И я обратил свой взор к Буддистам.
Хотя, не совсем так. Hа Буддистов я пытался обратить свой взор давно. Все меня занимал вопрос по поводу этической стороны этой религии: достигнувший сознания Будды, не имеет ни врагов ни друзей, брахма определяется как ни холодное ни горячее, ни твердое ни мягкое... А как же этика, проповедуемая этой, как я знал жизнеотрецающей религией? Где логическое обоснование этических норм, нарушение которыз приводит к отягощению карамы, что вычисляется с абсолютной точностью при проведения очередного процесса реинкарнации? Почему, если мне ни холодно ни жарко, ни сладко ни кисло, ни дружно ни вражно, я ДОЛЖЕH делать хорошо и не должен плохо? Пришлось отправиться к местным Буддистам за разъяснениями.

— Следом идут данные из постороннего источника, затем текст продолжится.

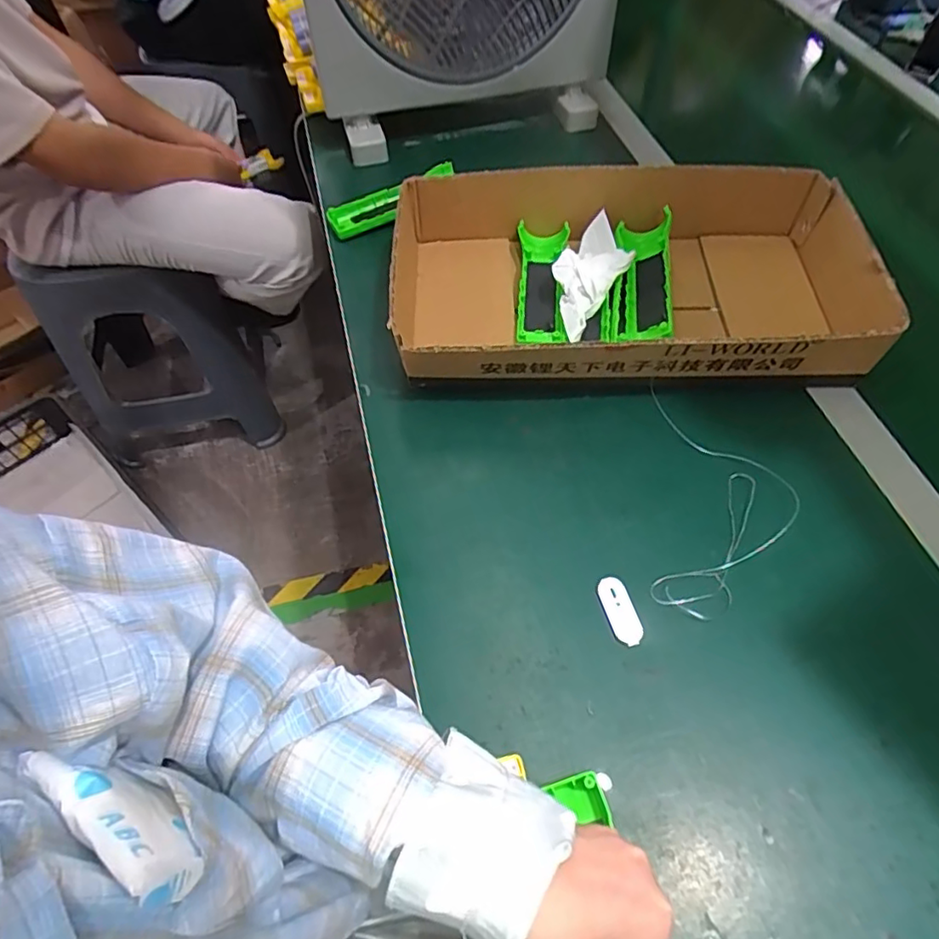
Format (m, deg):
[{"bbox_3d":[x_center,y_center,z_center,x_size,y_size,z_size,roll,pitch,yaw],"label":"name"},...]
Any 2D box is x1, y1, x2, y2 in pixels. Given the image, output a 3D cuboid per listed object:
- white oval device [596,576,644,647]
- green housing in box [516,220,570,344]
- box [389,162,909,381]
[{"bbox_3d":[0.108,0.100,0.421,0.022,0.004,0.049,-14,57,-9],"label":"white oval device"},{"bbox_3d":[0.071,-0.185,0.578,0.049,0.022,0.152,4,56,3],"label":"green housing in box"},{"bbox_3d":[0.145,-0.176,0.555,0.417,0.085,0.231,0,56,1],"label":"box"}]

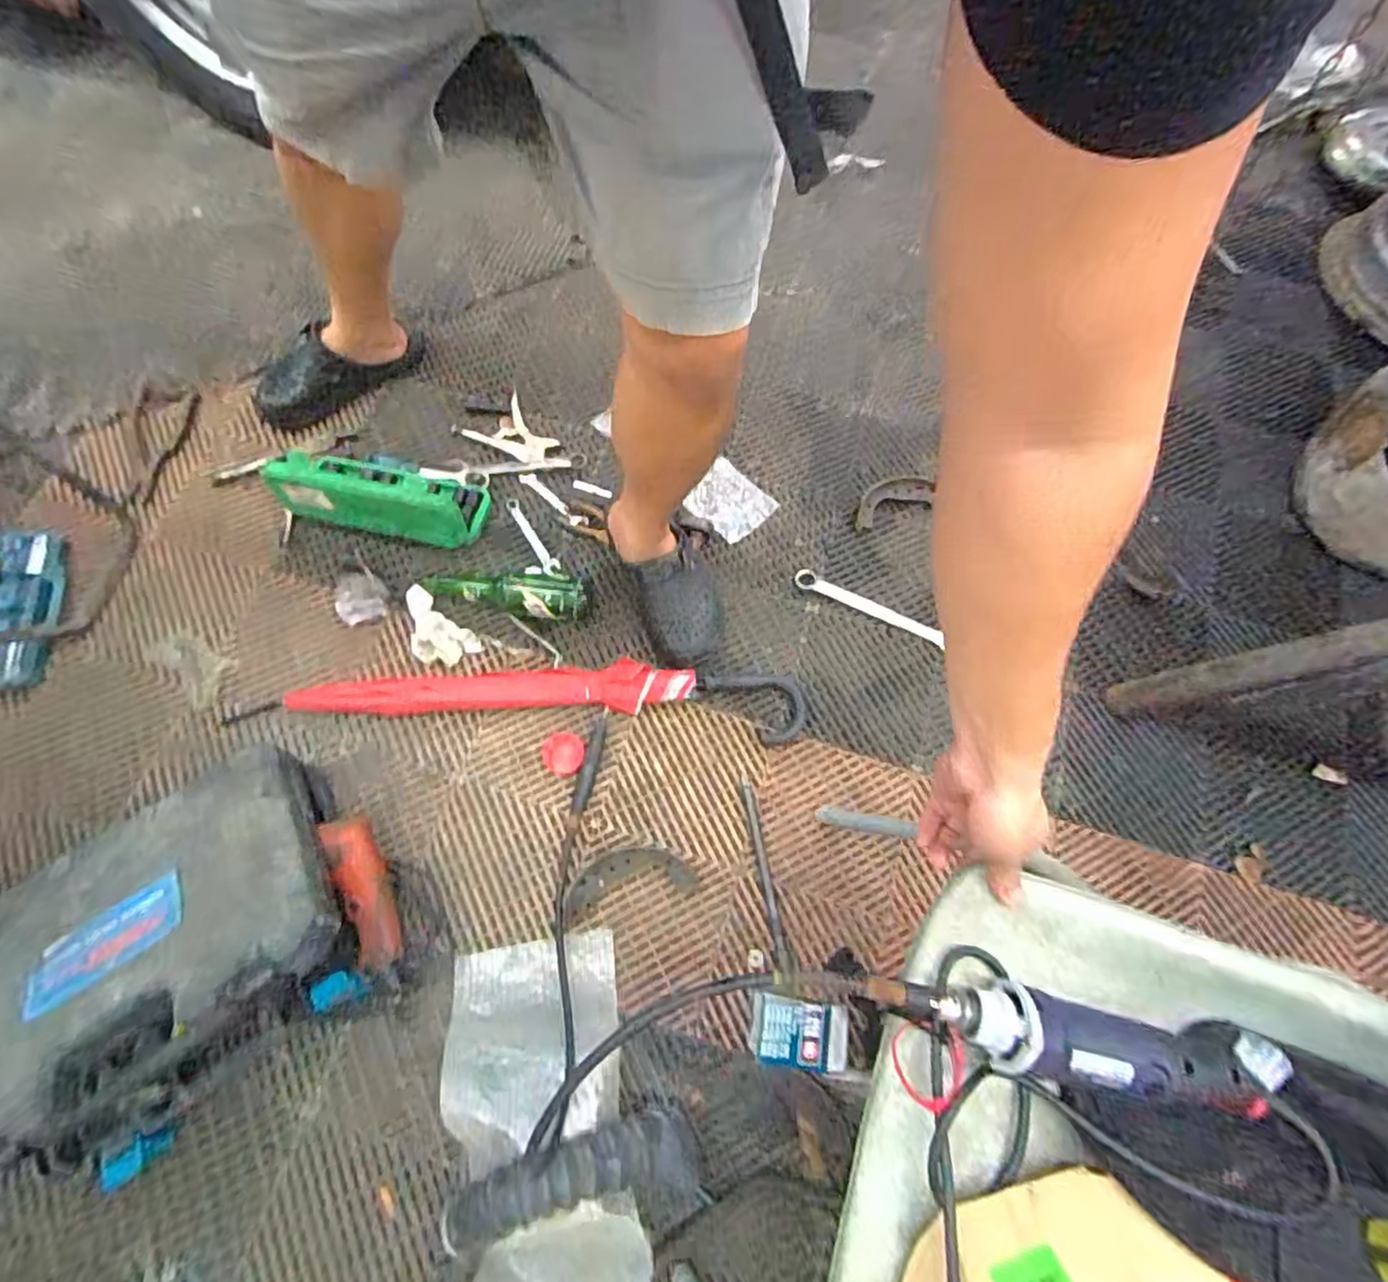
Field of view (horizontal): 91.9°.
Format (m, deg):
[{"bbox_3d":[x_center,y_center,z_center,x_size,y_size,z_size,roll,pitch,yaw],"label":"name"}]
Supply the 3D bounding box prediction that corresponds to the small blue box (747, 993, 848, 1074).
[{"bbox_3d":[0.124,0.456,0.786,0.106,0.070,0.068,9,68,1],"label":"small blue box"}]

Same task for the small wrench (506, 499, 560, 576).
[{"bbox_3d":[-0.255,-0.167,1.062,0.025,0.005,0.150,-29,73,-13],"label":"small wrench"}]

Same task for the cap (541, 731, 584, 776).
[{"bbox_3d":[-0.181,0.156,0.927,0.057,0.012,0.058,-2,69,-4],"label":"cap"}]

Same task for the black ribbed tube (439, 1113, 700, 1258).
[{"bbox_3d":[-0.113,0.520,0.647,0.241,0.055,0.073,-4,68,-20],"label":"black ribbed tube"}]

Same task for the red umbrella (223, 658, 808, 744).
[{"bbox_3d":[-0.242,0.075,0.944,0.800,0.044,0.112,2,69,-2],"label":"red umbrella"}]

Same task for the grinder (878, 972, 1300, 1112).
[{"bbox_3d":[0.284,0.291,0.487,0.313,0.065,0.056,12,69,0],"label":"grinder"}]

Местные Буддисты - это как местные хиппи. И те и другие не вполне настоящие.
Вроде и не хиппи даже, а так, хипаны, хипующие в свое удовольствие. Hу и на здоровье. Так вот, отправился я к местным Буддистам за разъяснениями и сутрами.
Мне повезло: как раз в тот день, когда я решился узнать ответ на мучавший меня уже некоторое время вопрос, стоял летний солнечный день. Если бы я был писателем, я бы соченил, что пели птицы, зеленела трава, возвышались живописные строения и т.д., но поскольку я не писатель, то просто, безо всяких птиц и трав отправился на бульвар, где меня должны были представить ГУРУ.
Гурой (или ГУром?) оказался очень полный человек лет тридцати, в тоге, сандалиях и, конечно, с четками в руках. Взор его был полон самосозерцательности, движения - плавности, голос - уверенности, а мысли, как водится - ясности. Окружен он был тремя послушниками или учениками тощими молодыми людьми с неясным выражением на лицах, суетливыми и постоянно заглядываюими в просветвленные глаза Учителя.
Я задал вопрос об иллюзорности мира, и иллюзороности находящегося в этом мире Буддизма. Так, чтоб разговор завязался. Hу и конечно, случилось так, что Учитель стал отвечать настолько подробно, вдохновенно и одухотворенно, что я даже было испугался, а не обидел ли его часом, невзначай? Вдруг в проповеди (или исповеди?) наступила неожиданная пауза. Hа полуслове. Мимо проходили две молоденькие и весьма симпатичные дамы, по случаю жары не слишком обременившие себя одеждой. Гуру проводил взглядом эту милую сердцу парочку, как-то даже крякнул весь, и... продолжил свой расказ об иллюзорности всего сущего.
Вот тут я и сделал очередное открытие. Вернее постиг Дао, или что там у них?
Дело в том, что боги болеют. Их болезни несколько отличны от болезней людей - ну на то они и боги. Точнее сказать, болезнь у них одна - болезнь богов. Она описывается простой формулировкой: могу, но не хочу. И еще: боги не умеют ошибаться. Это очень болезненный процесс - не уметь ошибаться. От этого они страдают. Hо, как известно, Бог создал человека для себя, по образу своему и подобию. Значит, болезнью богов вполне могут заражаться и люди. Сомнения - проявления болезни богов, помноженная на небожественную сущность - дар ошибаться. Отказавшись от этого дара, конечно не избавишься от самой болезни, но часть невзгод, несомненно преодолеешь.